Anthropic launches Claude Tag: Collaborative AI integrated into Slack | Keryc
Claude Tag arrives as a different way to work with artificial intelligence inside your teams: think of a member of a Slack channel you can tag to delegate tasks, follow processes, and work in the background while you do other things. Sounds like magic? No: it’s a mix of contextual memory, administrative permissions, and automation built for real teams.
What is Claude Tag
Claude Tag is the new way to use @Claude as a collaborator inside Slack. You invite it to specific channels, give it access to particular tools and data, and anyone in that channel can tag it to request tasks. Instead of a private chat per task, it acts like a teammate that remembers channel context and can plan and execute steps over time.

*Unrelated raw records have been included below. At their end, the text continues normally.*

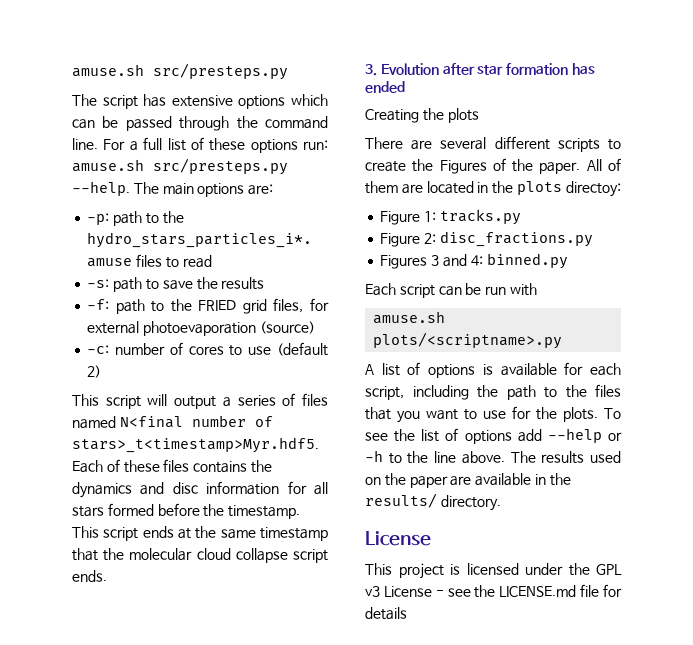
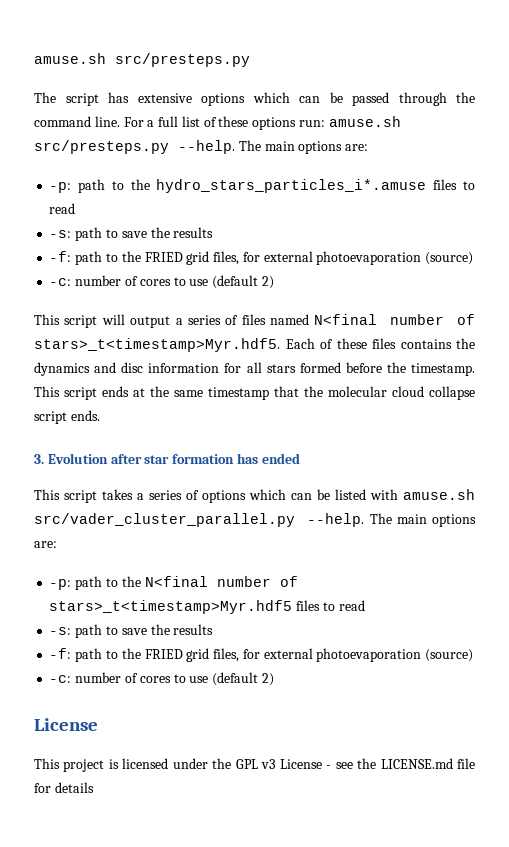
[365,108,479,123] [365,136,621,152] [365,158,621,174] [365,181,621,197] [380,209,521,225] [380,231,593,247] [380,253,568,269] [365,283,507,298] Creating the plots // There are several different scripts to create the Figures of the paper. All of them are located in the plots directoy: // Figure 1: tracks.py // Figure 2: disc_fractions.py // Figures 3 and 4: binned.py // Each script can be run -> [34,489,366,503] This script takes a series of options which can be listed
[373,311,446,324] [373,332,563,349] [365,362,621,378] [365,384,621,400] [365,406,622,423] [365,428,622,444] [365,450,621,464] [365,473,571,488] [365,493,501,511] // amuse.sh plots/<scriptname>.py // A list of options is available for each script, including the path to the files that you want to use for the plots. To see the list of options add --help or -h to the line above. The results used on the paper are available in the results/ directory. -> [403,489,475,500] [34,513,476,527] [34,541,57,548] [49,576,298,590] [49,600,365,614] [49,624,214,638] [49,648,474,662] [49,672,274,686] amuse.sh src/vader_cluster_parallel.py --help. The main options are: // -p: path to the N<final number of stars>_t<timestamp>Myr.hdf5 files to read // -s: path to save the results // -f: path to the FRIED grid files, for external photoevaporation (source) // -c: number of cores to use (default 2)

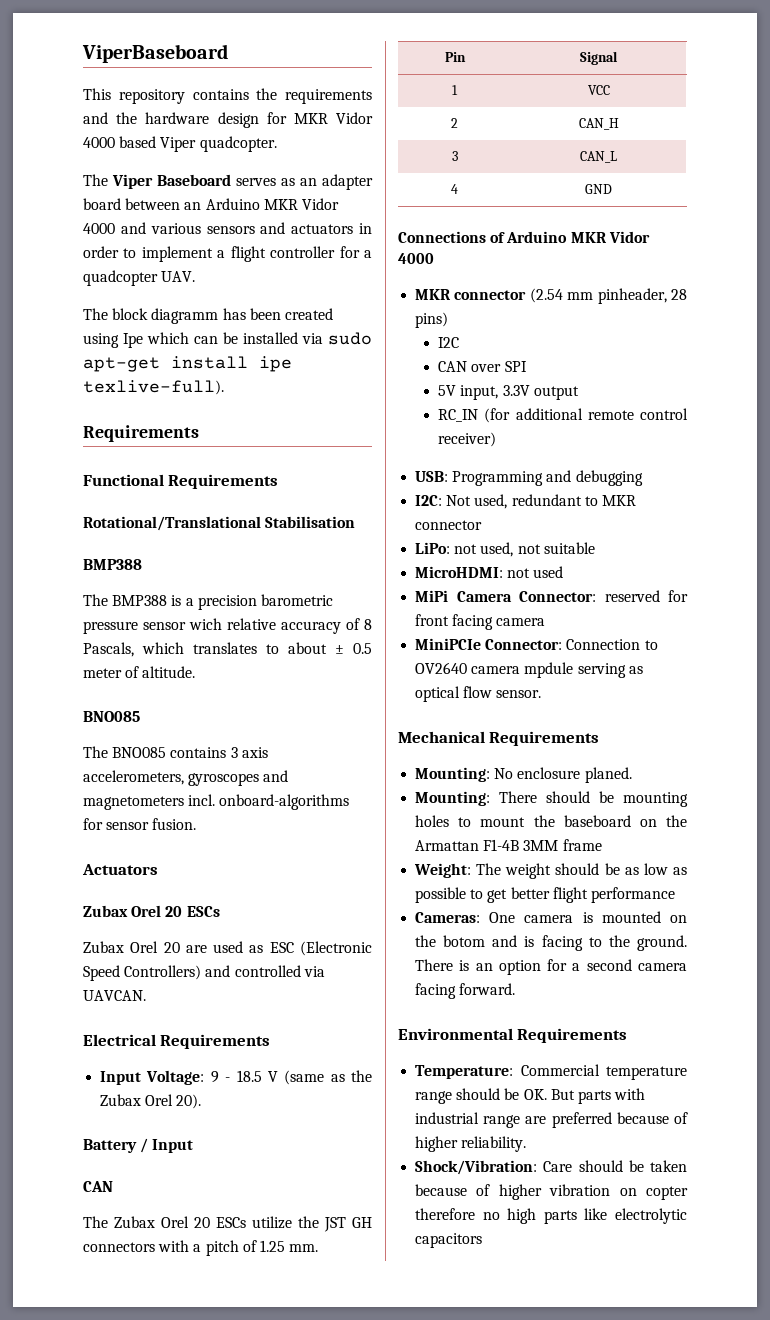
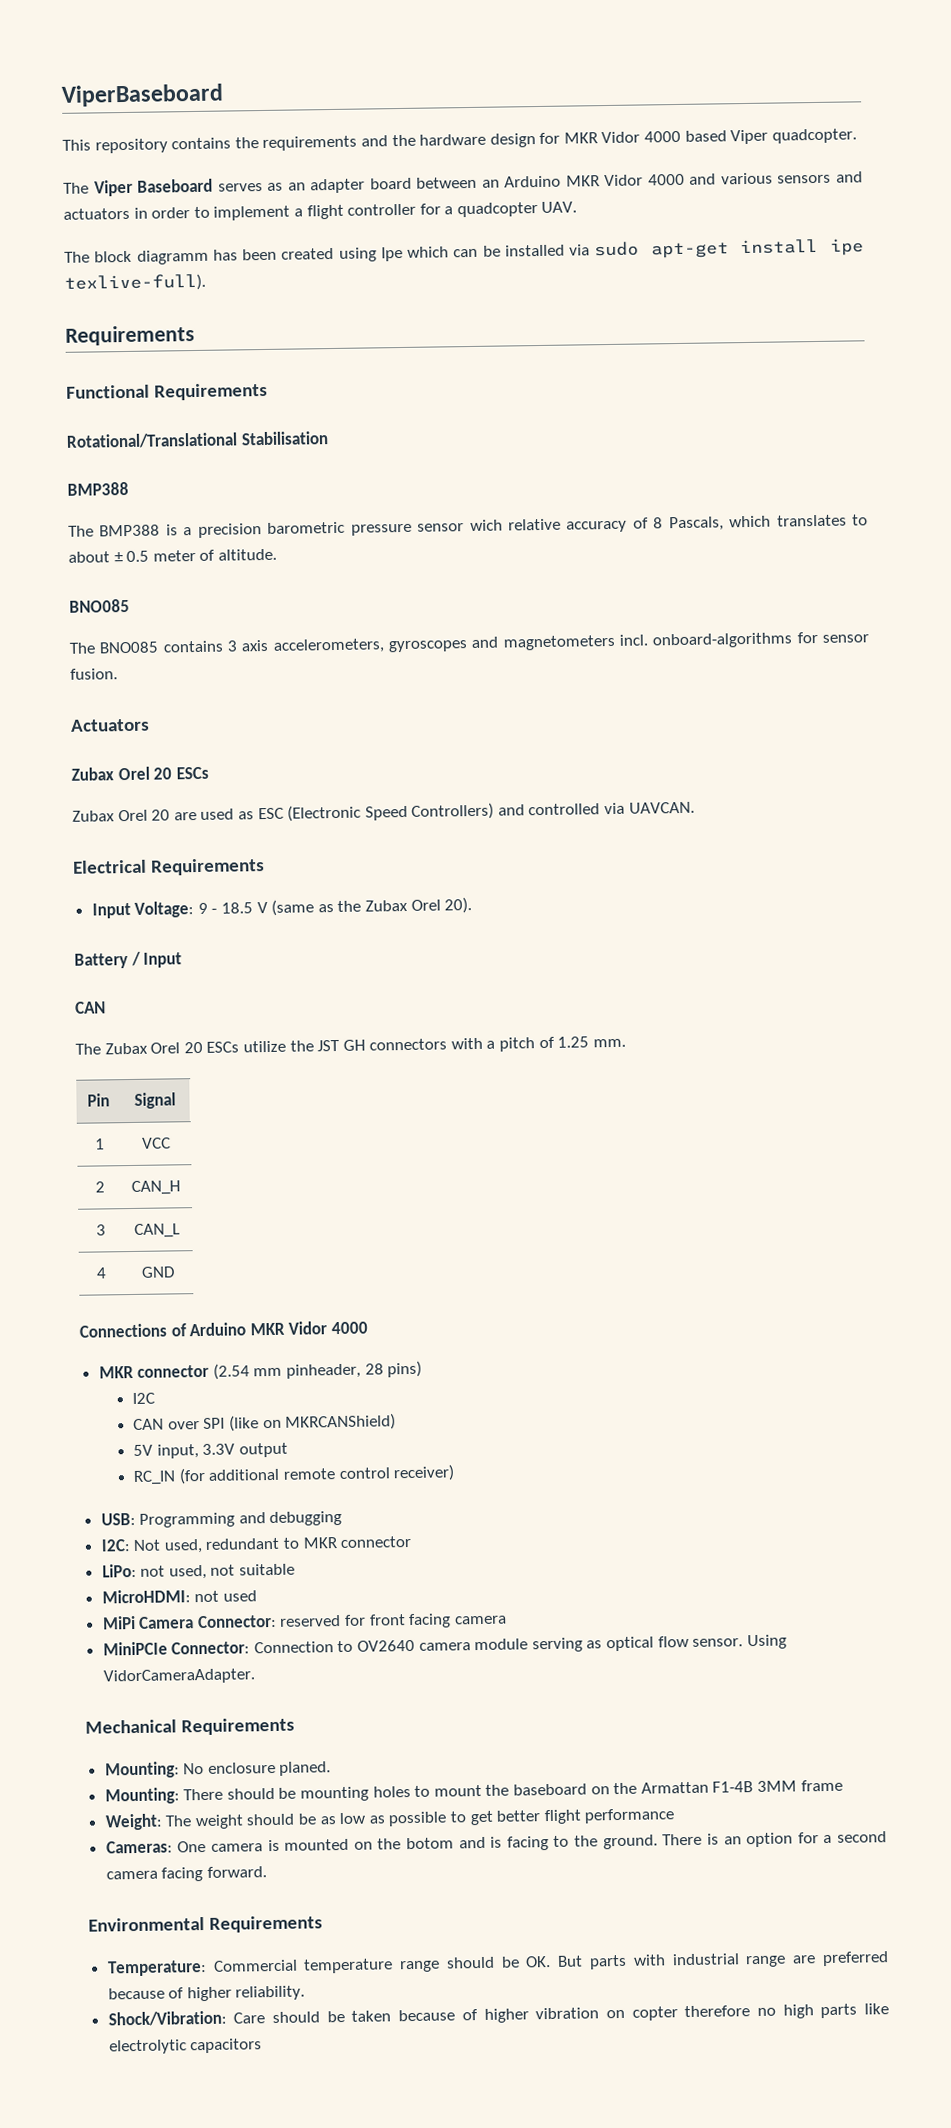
(527, 366) none -> [229,1413,397,1432] (like on MKRCANShield)
[524,662,574,678] mpdule -> [474,1638,529,1651] module
(542, 694) none -> [746,1634,787,1650] [102,1668,255,1685] Using VidorCameraAdapter.

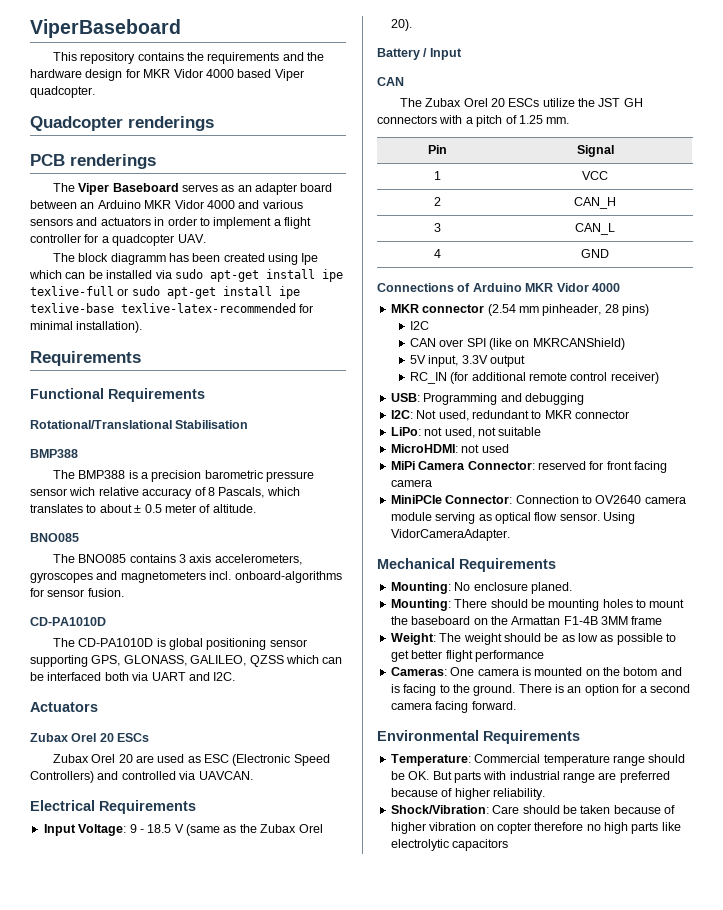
(857, 136) none -> [30,116,214,131] [30,154,156,169] // Quadcopter renderings // PCB renderings
[64,273,206,292] texlive-full). -> [30,286,300,299] [30,303,314,313] [30,321,143,333] texlive-full or sudo apt-get install ipe texlive-base texlive-latex-recommended for minimal installation).
(118, 674) none -> [30,617,106,626] [52,638,307,650] [30,655,343,667] [30,672,236,681] // CD-PA1010D // The CD-PA1010D is global positioning sensor supporting GPS, GLONASS, GALILEO, QZSS which can be interfaced both via UART and I2C.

At Anthropic they already use this approach: 65% of the product team’s code is generated with their internal version of Claude Tag.
Key advantages
Multiplayer: there’s a single instance of @Claude per channel, accessible to all members. That enables continuity across different people.
Learns over time: if you grant permission, @Claude can learn from the channel history and other sources to avoid repeated explanations.
Takes initiative: with the “ambient” mode on, it will notify you about relevant info or follow up on its own.
Asynchronous work: you request a task and @Claude follows it over hours or days without you having to babysit it.
How it works in practice
Asking @Claude for something is simple: tag it and give the instruction in natural language. It then breaks that request into stages, uses the authorized tools, and posts the result in a Slack thread. You can also send direct messages for private queries, where it will use only your personal connectors.
Admins control everything: which channels @Claude can see, which tools and data it can use, and even spending limits per token. Each instance is scoped to the defined channel or set of channels, which prevents memories and accesses from mixing between teams (for example, sales separated from engineering).
Concrete use cases
Product managers delegate metric searches or data analysis and then review the results in the thread.
Support teams ask @Claude to prioritize and summarize pending tickets so they can make faster decisions.
Engineering uses @Claude to investigate bugs, generate code, or run small diagnostic pipelines.
Doesn’t that sound useful for founders who need to optimize repetitive tasks without hiring more people? Exactly.
Security, control, and costs
Anthropic designed Claude Tag with corporate environments in mind: fine-grained permissions, activity logs, and spending limits per organization and per channel.
Admins can review a task log showing who requested each action.
@Claude’s memories are isolated by channel profiles, preventing leaks between areas.
Migration from the previous Claude app in Slack is optional: admins have 30 days to opt into the change.
Availability and requirements
Claude Tag launches today in beta for Claude Enterprise and Team customers and runs on Opus 4.8. Activation requires pairing Claude Tag with your Slack workspace, granting access to the necessary tools, setting a monthly spending cap, and testing it in a private channel.
Anthropic offers initial credit for eligible organizations that want to try the service before committing larger budgets.
Final reflection
This isn’t just another automation app: it’s a bet on integrating AI as a team member, not an isolated assistant. What would change in your day-to-day if you could delegate searches, follow-ups, and even parts of code to a teammate that works in parallel and learns from context? Maybe the way we organize collective work will change faster than we think.